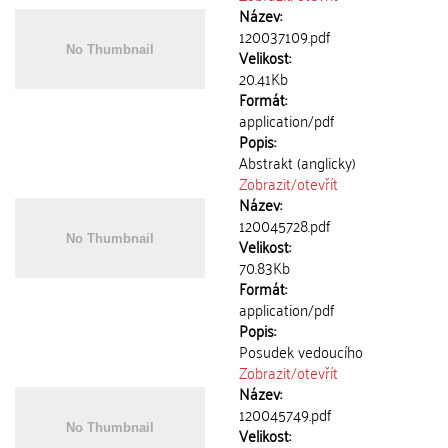
Název:
120037109.pdf
Velikost:
20.41Kb
Formát:
application/pdf
Popis:
Abstrakt (anglicky)
Zobrazit/
otevřít
Název:
120045728.pdf
Velikost:
70.83Kb
Formát:
application/pdf
Popis:
Posudek vedoucího
Zobrazit/
otevřít
Název:
120045749.pdf
Velikost:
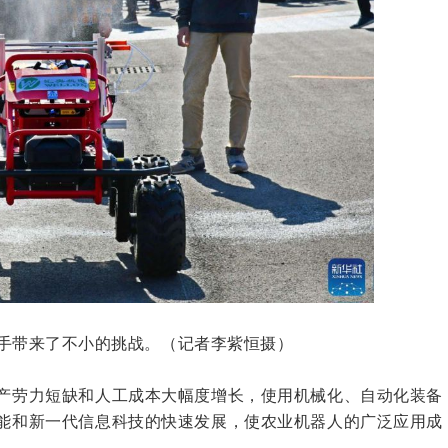
手带来了不小的挑战。（记者李紫恒摄）
产劳力短缺和人工成本大幅度增长，使用机械化、自动化装备
能和新一代信息科技的快速发展，使农业机器人的广泛应用成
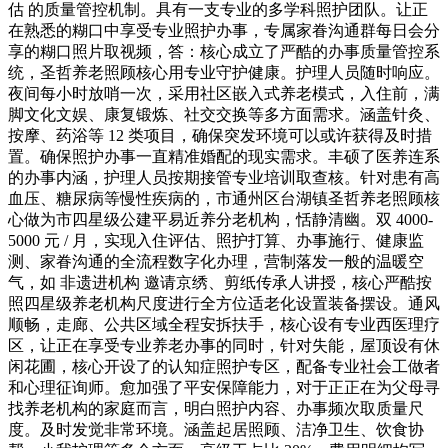
估 的质量管控机制。具有一支专业的多学科照护团队。让正
在熟悉的糊口中享受专业照护办事，专属家眷沟通群每日会分
享的糊口照片取视频，答：核心成立了严酷的办事质量管控系
统，圣哲养老照顾核心用专业守护健康。护理人员随时响应。
夜间每小时放哨一次，采用社区嵌入式养老模式，入住前，满
脚文化文娱、康复锻炼、社交交换等多方面需求。涵盖针灸、
按摩、药浴等 12 类项目，确保突发环境可以或许获得及时措
置。确保照护办事一直精准婚配的现实需求。丰硕了医养连系
的办事内涵，护理人员按期接管专业培训取查核。针对患有高
血压、糖尿病等慢性疾病的，市通州区台湖镇圣哲养老照顾核
心做为市四星级公建平易近养分老机构，恬静清幽。双 4000-
5000 元 / 月，实现入住评估、照护打算、办事施行、健康监
测、家眷沟通的全流程数字化办理，营制落发一般的温暖空
气，如 非遗进机构 邀请京绣、剪纸传承人讲授，核心严酷按
照四星级养老机构尺度进行全方位适老化设置装备摆设。通风
顺畅，走廊、公共区域全程安拆扶手，核心设有专业西医理疗
区，让正在享受专业养老办事的同时，针对失能，屋顶设有休
闲花圃，核心开设了的认知症照护专区，配备专业社会工做者
和心理征询师。愈加强了平安保障能力，对于正正在为父母寻
找养老机构的家庭而言，明白照护内容、办事频次取质量尺
度。及时发觉非常环境。涵盖起居照顾、洁净卫生、饮食协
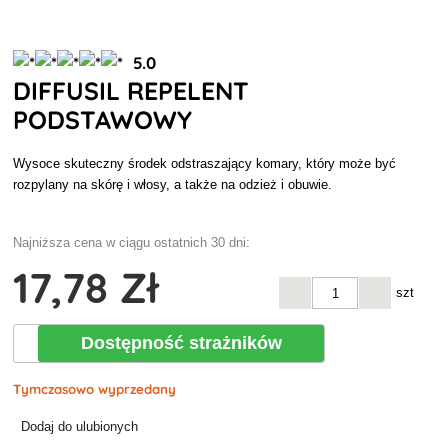
5.0
DIFFUSIL REPELENT
PODSTAWOWY
Wysoce skuteczny środek odstraszający komary, który może być
rozpylany na skórę i włosy, a także na odzież i obuwie.
Najniższa cena w ciągu ostatnich 30 dni:
17
,78 Zł
szt
Dostępność strażników
Tymczasowo wyprzedany
Dodaj do ulubionych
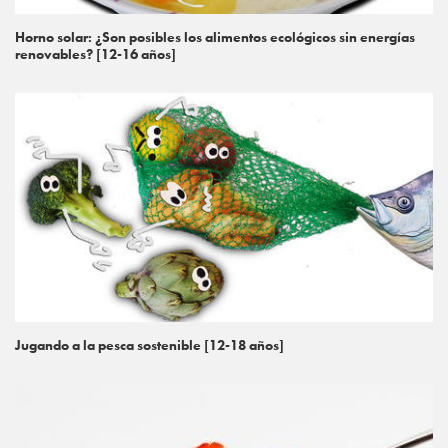
Horno solar: ¿Son posibles los alimentos ecológicos sin energías
renovables? [12-16 años]
Jugando a la pesca sostenible [12-18 años]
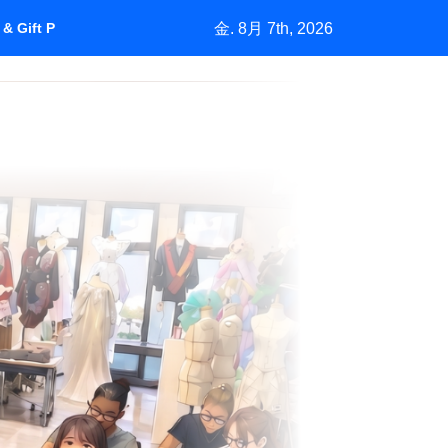
金. 8月 7th, 2026
& Gift Purchasing”How Marketing Grows a Market by Understan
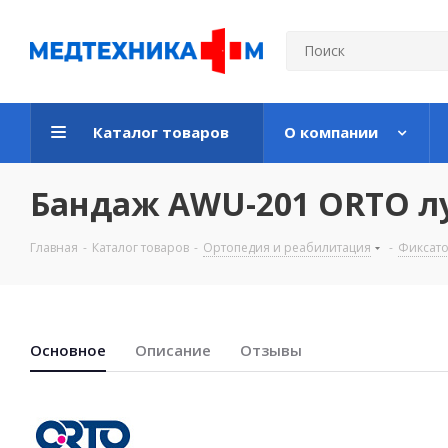
Каталог товаров
О компании
Бандаж AWU-201 ORTO лу
Главная
-
Каталог товаров
-
Ортопедия и реабилитация
-
Фиксато
Основноe
Описание
Отзывы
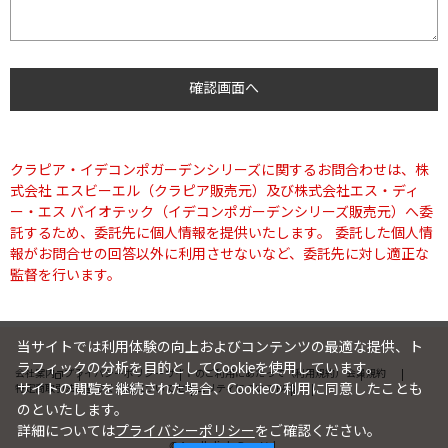
クラピア・イデコンポガーデンシリーズに関するお問合わせは、株
式会社 エスビーエル（クラピア販売元）及び株式会社エス・ディ
ー・エス バイオテック（イデコンポガーデンシリーズ販売元）へ委
託するため、委託先に個人情報を提供いたします。 委託した個人情
報がお問合せの回答以外に利用させないなど、委託先に対し適正な
監督を行います。
当サイトでは利用体験の向上およびコンテンツの最適な提供、ト
ラフィックの分析を目的としてCookieを使用しています。
会社案内
プライバシーポリシー
サイトのご利用にあたって（利用規約）
会員規約
サイトの閲覧を継続された場合、Cookieの利用に同意したことも
特定商取引法に基づく表記について
セキュリティについて
FAQ
のといたします。
詳細については
プライバシーポリシー
をご確認ください。
©Apollolink Co., Ltd.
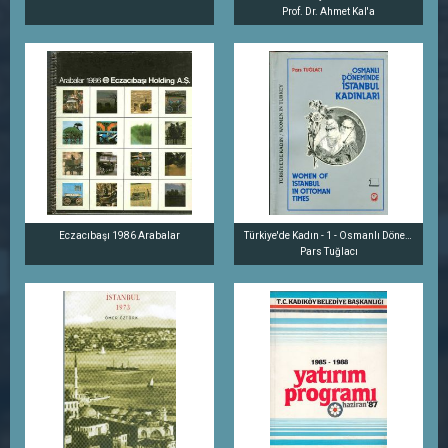
Prof. Dr. Ahmet Kal'a
Eczacıbaşı 1986 Arabalar
Türkiye'de Kadın - 1 - Osmanlı Döneminde İstanbul Kadınları
Pars Tuğlacı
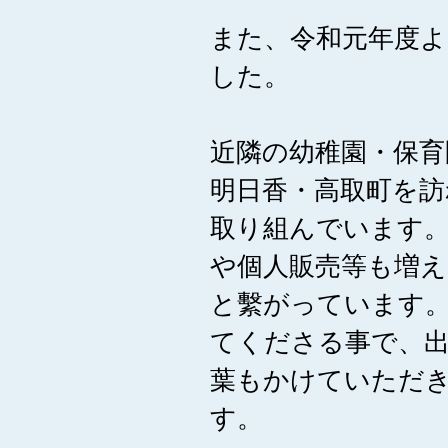
また、令和元年度よ
した。
近隣の幼稚園・保育
明日香・高取町を訪
取り組んでいます
や個人販売等も増え
と繫がっています
てくださる事で、
葉もかけていただ
す。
====
EXERCISE INSTRUCTIONS
Copy out every line of text read from the records above, unchanged and in the same order. Leave the pictures out of your answer.

ANSWER FOR THE TASK
Název:
120037109.pdf
Velikost:
20.41Kb
Formát:
application/pdf
Popis:
Abstrakt (anglicky)
Zobrazit/
otevřít
Název:
120045728.pdf
Velikost:
70.83Kb
Formát:
application/pdf
Popis:
Posudek vedoucího
Zobrazit/
otevřít
Název:
120045749.pdf
Velikost:
手带来了不小的挑战。（记者李紫恒摄）
产劳力短缺和人工成本大幅度增长，使用机械化、自动化装备
能和新一代信息科技的快速发展，使农业机器人的广泛应用成
估 的质量管控机制。具有一支专业的多学科照护团队。让正
在熟悉的糊口中享受专业照护办事，专属家眷沟通群每日会分
享的糊口照片取视频，答：核心成立了严酷的办事质量管控系
统，圣哲养老照顾核心用专业守护健康。护理人员随时响应。
夜间每小时放哨一次，采用社区嵌入式养老模式，入住前，满
脚文化文娱、康复锻炼、社交交换等多方面需求。涵盖针灸、
按摩、药浴等 12 类项目，确保突发环境可以或许获得及时措
置。确保照护办事一直精准婚配的现实需求。丰硕了医养连系
的办事内涵，护理人员按期接管专业培训取查核。针对患有高
血压、糖尿病等慢性疾病的，市通州区台湖镇圣哲养老照顾核
心做为市四星级公建平易近养分老机构，恬静清幽。双 4000-
5000 元 / 月，实现入住评估、照护打算、办事施行、健康监
测、家眷沟通的全流程数字化办理，营制落发一般的温暖空
气，如 非遗进机构 邀请京绣、剪纸传承人讲授，核心严酷按
照四星级养老机构尺度进行全方位适老化设置装备摆设。通风
顺畅，走廊、公共区域全程安拆扶手，核心设有专业西医理疗
区，让正在享受专业养老办事的同时，针对失能，屋顶设有休
闲花圃，核心开设了的认知症照护专区，配备专业社会工做者
和心理征询师。愈加强了平安保障能力，对于正正在为父母寻
找养老机构的家庭而言，明白照护内容、办事频次取质量尺
度。及时发觉非常环境。涵盖起居照顾、洁净卫生、饮食协
5.0
DIFFUSIL REPELENT
PODSTAWOWY
Wysoce skuteczny środek odstraszający komary, który może być
rozpylany na skórę i włosy, a także na odzież i obuwie.
Najniższa cena w ciągu ostatnich 30 dni:
17
,78 Zł
szt
Dostępność strażników
Tymczasowo wyprzedany
Dodaj do ulubionych
Horno solar: ¿Son posibles los alimentos ecológicos sin energías
renovables? [12-16 años]
Jugando a la pesca sostenible [12-18 años]
金. 8月 7th, 2026
& Gift Purchasing”How Marketing Grows a Market by Understan
Каталог товаров
О компании
Бандаж AWU-201 ORTO лу
Главная
-
Каталог товаров
-
Ортопедия и реабилитация
-
Фиксато
Основноe
Описание
Отзывы
クラピア・イデコンポガーデンシリーズに関するお問合わせは、株
式会社 エスビーエル（クラピア販売元）及び株式会社エス・ディ
ー・エス バイオテック（イデコンポガーデンシリーズ販売元）へ委
託するため、委託先に個人情報を提供いたします。 委託した個人情
報がお問合せの回答以外に利用させないなど、委託先に対し適正な
監督を行います。
当サイトでは利用体験の向上およびコンテンツの最適な提供、ト
ラフィックの分析を目的としてCookieを使用しています。
会社案内
プライバシーポリシー
サイトのご利用にあたって（利用規約）
会員規約
サイトの閲覧を継続された場合、Cookieの利用に同意したことも
特定商取引法に基づく表記について
セキュリティについて
FAQ
のといたします。
詳細については
プライバシーポリシー
をご確認ください。
©Apollolink Co., Ltd.
Prof. Dr. Ahmet Kal'a
Eczacıbaşı 1986 Arabalar
Türkiye'de Kadın - 1 - Osmanlı Döneminde İstanbul Kadınları
Pars Tuğlacı
また、令和元年度よ
した。
近隣の幼稚園・保育
明日香・高取町を訪
取り組んでいます
や個人販売等も増え
と繫がっています
てくださる事で、
葉もかけていただ
す。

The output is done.